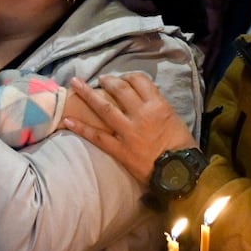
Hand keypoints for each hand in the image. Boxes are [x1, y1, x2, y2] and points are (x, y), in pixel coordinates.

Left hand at [64, 73, 196, 183]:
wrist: (180, 174)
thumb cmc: (183, 148)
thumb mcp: (176, 120)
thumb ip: (159, 108)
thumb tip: (146, 100)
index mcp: (158, 106)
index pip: (140, 81)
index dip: (130, 76)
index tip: (124, 78)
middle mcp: (141, 114)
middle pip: (120, 89)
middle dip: (108, 81)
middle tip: (102, 78)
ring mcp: (128, 132)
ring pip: (104, 108)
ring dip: (88, 93)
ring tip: (76, 84)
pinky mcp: (119, 149)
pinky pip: (97, 136)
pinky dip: (81, 127)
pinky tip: (67, 119)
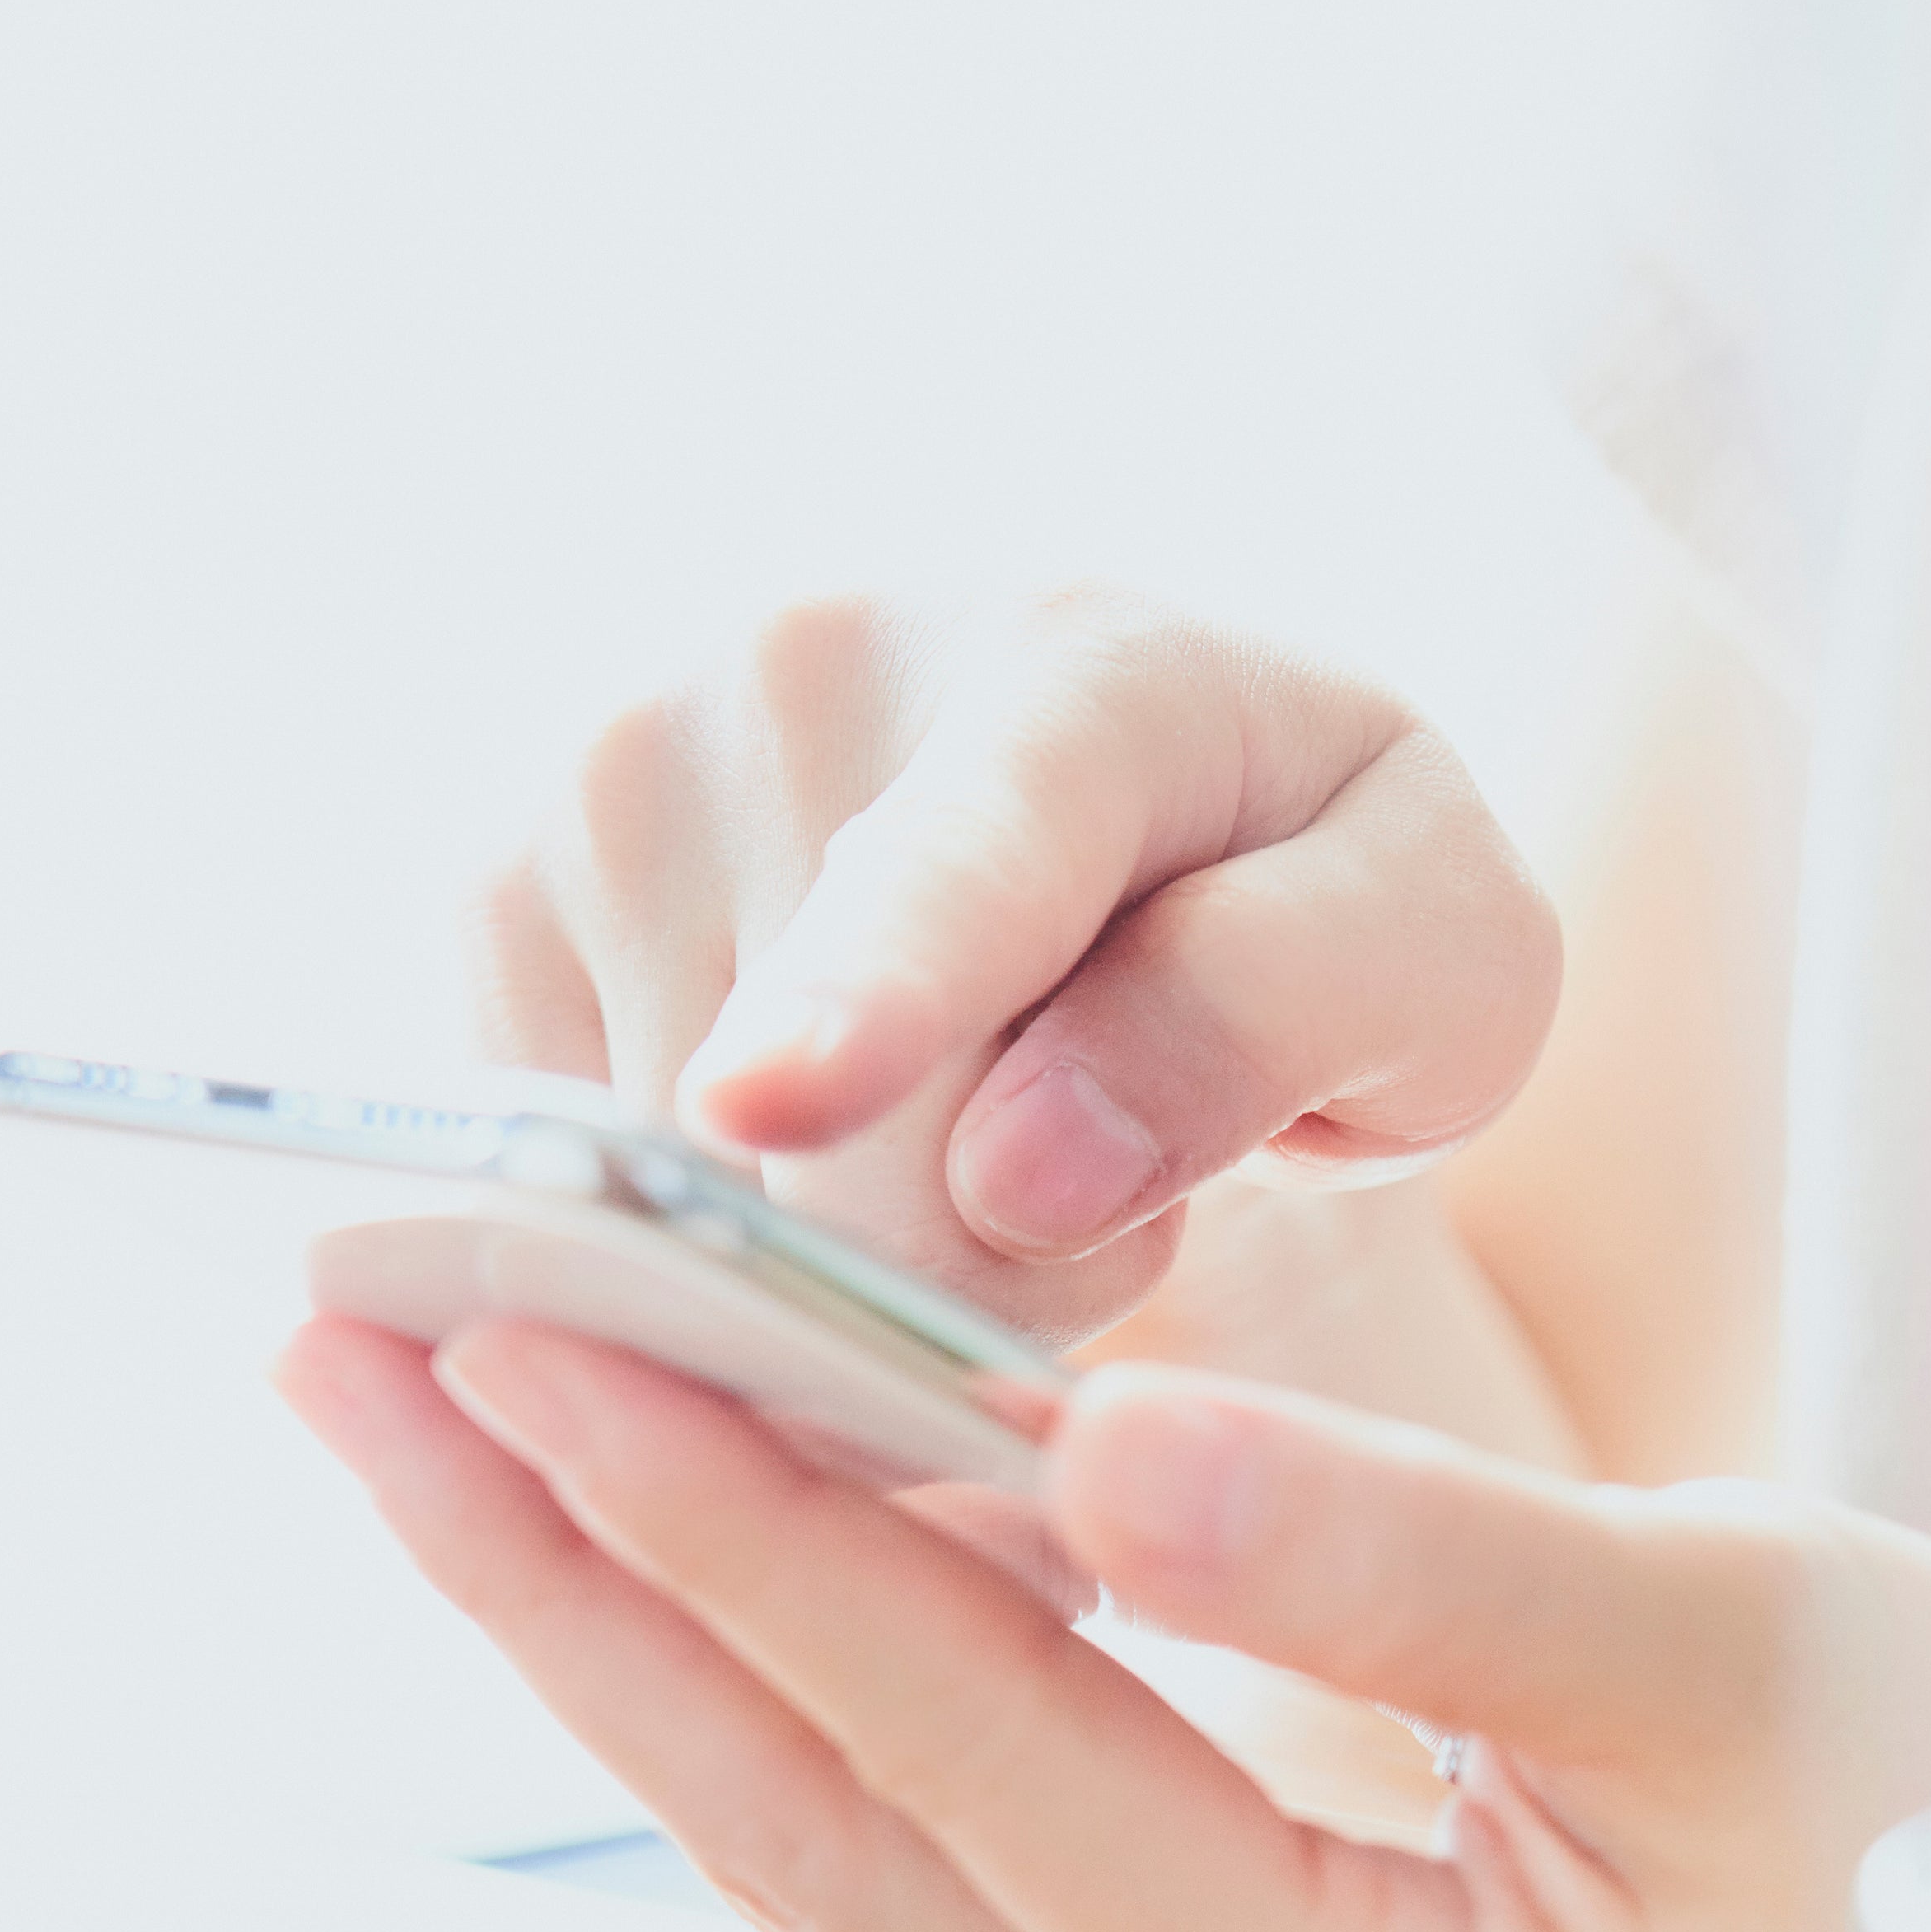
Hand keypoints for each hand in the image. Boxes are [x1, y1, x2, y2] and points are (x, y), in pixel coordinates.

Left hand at [275, 1316, 1930, 1931]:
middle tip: (335, 1362)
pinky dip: (821, 1717)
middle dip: (574, 1592)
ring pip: (870, 1878)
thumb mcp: (1729, 1649)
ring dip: (657, 1654)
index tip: (508, 1318)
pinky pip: (969, 1888)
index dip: (733, 1519)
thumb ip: (1403, 1559)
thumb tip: (1089, 1435)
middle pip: (830, 1840)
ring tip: (450, 1441)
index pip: (964, 1742)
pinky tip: (712, 1578)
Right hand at [481, 588, 1558, 1347]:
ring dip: (843, 1260)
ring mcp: (616, 768)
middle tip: (1099, 1169)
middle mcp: (808, 670)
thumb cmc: (1325, 909)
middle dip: (975, 1263)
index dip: (870, 993)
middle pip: (833, 1145)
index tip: (764, 1102)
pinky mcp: (491, 891)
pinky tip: (821, 1142)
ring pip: (688, 1192)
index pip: (967, 861)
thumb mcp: (1439, 964)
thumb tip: (1020, 1170)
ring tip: (966, 1132)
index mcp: (1089, 668)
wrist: (1154, 807)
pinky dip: (710, 1246)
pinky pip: (569, 1198)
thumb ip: (1287, 1020)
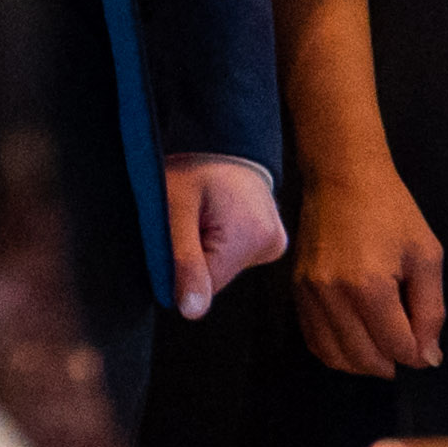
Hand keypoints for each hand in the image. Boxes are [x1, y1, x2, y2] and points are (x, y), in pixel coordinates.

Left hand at [170, 155, 286, 323]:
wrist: (219, 134)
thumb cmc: (194, 164)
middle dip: (194, 254)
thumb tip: (192, 312)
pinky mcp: (270, 241)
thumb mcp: (175, 207)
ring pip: (224, 267)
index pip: (205, 285)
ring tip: (202, 211)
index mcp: (253, 238)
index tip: (174, 233)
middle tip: (188, 216)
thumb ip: (182, 259)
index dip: (180, 264)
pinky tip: (215, 216)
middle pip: (217, 276)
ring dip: (205, 248)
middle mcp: (271, 245)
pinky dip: (218, 242)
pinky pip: (234, 256)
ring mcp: (274, 243)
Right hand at [287, 147, 444, 376]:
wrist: (342, 176)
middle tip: (407, 349)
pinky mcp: (296, 290)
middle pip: (364, 358)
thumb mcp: (427, 256)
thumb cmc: (392, 211)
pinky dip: (336, 352)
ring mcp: (309, 294)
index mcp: (369, 286)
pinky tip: (355, 343)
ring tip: (382, 351)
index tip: (427, 343)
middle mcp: (332, 295)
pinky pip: (314, 340)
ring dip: (363, 364)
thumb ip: (431, 311)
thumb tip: (428, 358)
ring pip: (334, 356)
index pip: (397, 347)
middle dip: (392, 363)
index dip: (418, 353)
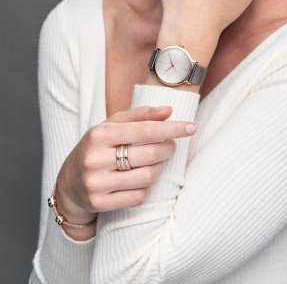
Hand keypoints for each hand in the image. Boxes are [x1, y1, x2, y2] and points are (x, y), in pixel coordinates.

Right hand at [55, 106, 195, 229]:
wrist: (68, 184)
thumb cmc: (96, 148)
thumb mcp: (110, 126)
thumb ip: (139, 115)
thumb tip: (168, 110)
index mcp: (99, 135)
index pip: (145, 130)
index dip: (172, 129)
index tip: (191, 127)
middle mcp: (95, 159)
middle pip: (149, 154)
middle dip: (168, 148)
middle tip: (171, 145)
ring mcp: (97, 184)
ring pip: (147, 177)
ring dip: (160, 167)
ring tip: (157, 161)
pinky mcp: (100, 203)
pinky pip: (139, 196)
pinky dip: (147, 186)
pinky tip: (142, 177)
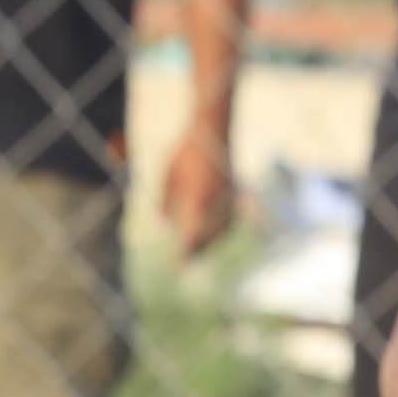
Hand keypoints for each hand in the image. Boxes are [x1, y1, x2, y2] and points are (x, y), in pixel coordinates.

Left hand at [158, 122, 234, 256]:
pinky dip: (221, 228)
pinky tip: (216, 231)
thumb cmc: (186, 150)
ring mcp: (227, 198)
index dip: (185, 254)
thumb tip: (163, 223)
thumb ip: (165, 200)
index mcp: (195, 200)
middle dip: (198, 251)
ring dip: (210, 241)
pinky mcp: (234, 192)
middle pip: (207, 237)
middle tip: (189, 264)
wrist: (214, 127)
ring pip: (220, 228)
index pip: (190, 236)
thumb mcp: (167, 174)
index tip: (180, 268)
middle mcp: (214, 203)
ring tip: (202, 251)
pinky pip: (228, 218)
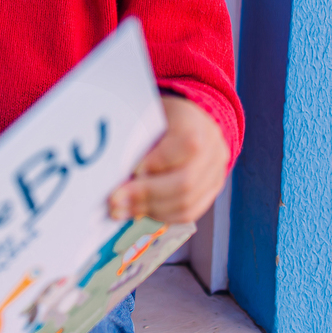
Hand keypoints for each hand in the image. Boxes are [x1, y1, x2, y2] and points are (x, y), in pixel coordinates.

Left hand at [108, 96, 228, 223]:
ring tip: (122, 210)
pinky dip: (161, 216)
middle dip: (146, 194)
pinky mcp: (212, 191)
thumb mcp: (149, 116)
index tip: (132, 171)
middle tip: (116, 200)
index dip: (158, 162)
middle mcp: (213, 149)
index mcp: (196, 122)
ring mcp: (216, 173)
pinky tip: (140, 212)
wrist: (190, 121)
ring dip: (149, 210)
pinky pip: (189, 213)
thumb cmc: (162, 118)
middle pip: (185, 181)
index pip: (187, 145)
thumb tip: (115, 171)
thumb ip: (137, 138)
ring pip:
▬▬▬▬▬▬▬▬▬▬
• **EXERCISE PROMPT**
Go through the data and show every line where "Right" occurs.

• **PROBLEM SOLUTION**
Right hand at [481, 588, 1558, 1347]:
Right hand at [287, 147, 444, 376]:
Right hand at [55, 106, 195, 229]:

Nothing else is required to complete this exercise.